▶ **WHAT YOU HAVE TO DO**
From the records below, take each line where the string "scroll" shows up and copy it.
RECORDS FOR THE EXERCISE START
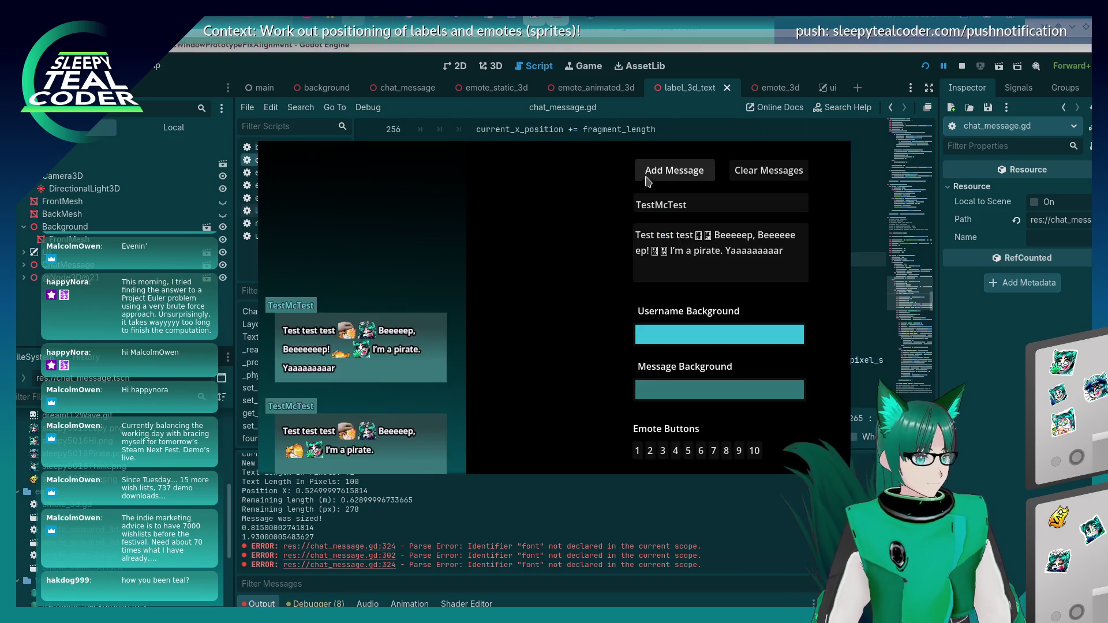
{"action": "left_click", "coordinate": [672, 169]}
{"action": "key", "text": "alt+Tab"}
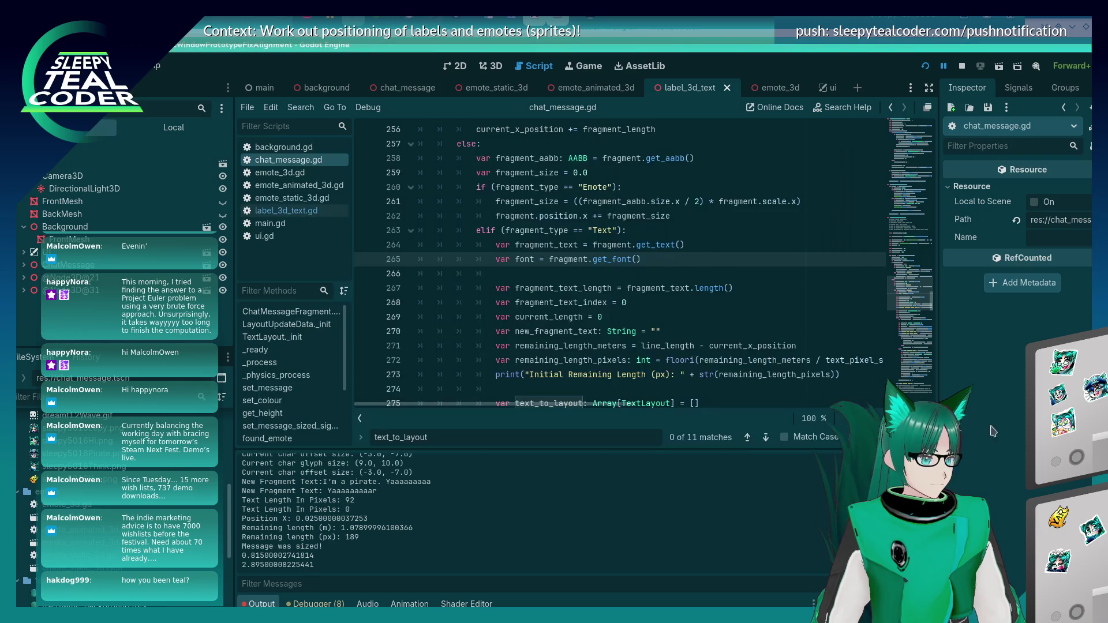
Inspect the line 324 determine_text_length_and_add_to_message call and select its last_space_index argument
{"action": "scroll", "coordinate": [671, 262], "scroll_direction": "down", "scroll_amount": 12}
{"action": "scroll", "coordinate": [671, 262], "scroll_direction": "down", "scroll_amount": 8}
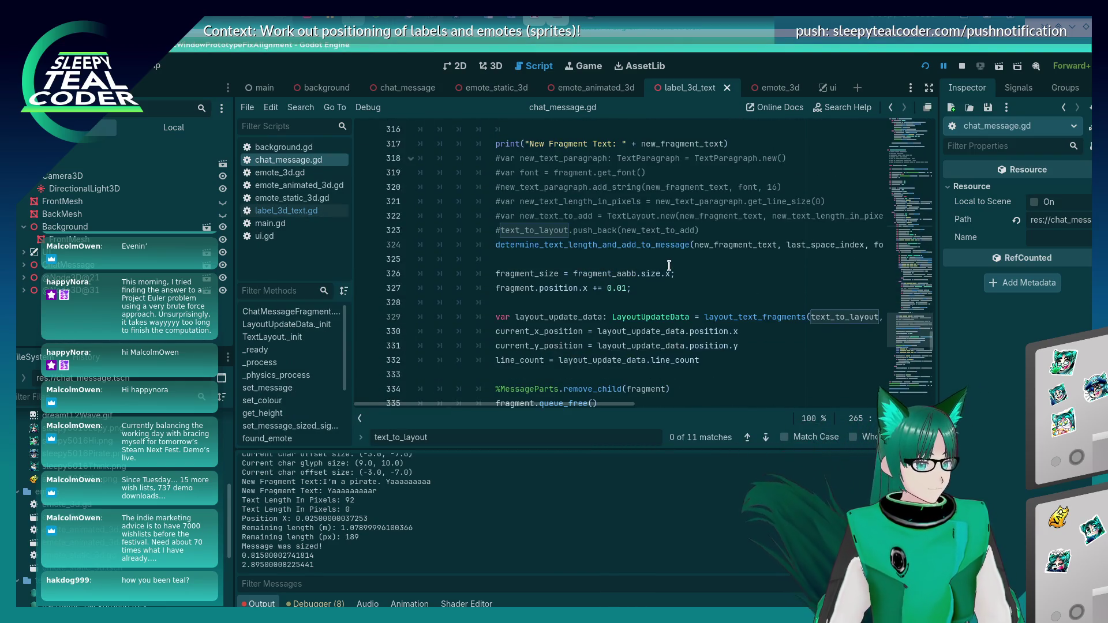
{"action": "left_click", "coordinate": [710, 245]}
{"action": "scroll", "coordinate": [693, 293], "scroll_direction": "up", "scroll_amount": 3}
RECORDS FOR THE EXERCISE END
▶ **RESULT OF THIS TASK**
{"action": "scroll", "coordinate": [671, 262], "scroll_direction": "down", "scroll_amount": 12}
{"action": "scroll", "coordinate": [671, 262], "scroll_direction": "down", "scroll_amount": 8}
{"action": "scroll", "coordinate": [693, 293], "scroll_direction": "up", "scroll_amount": 3}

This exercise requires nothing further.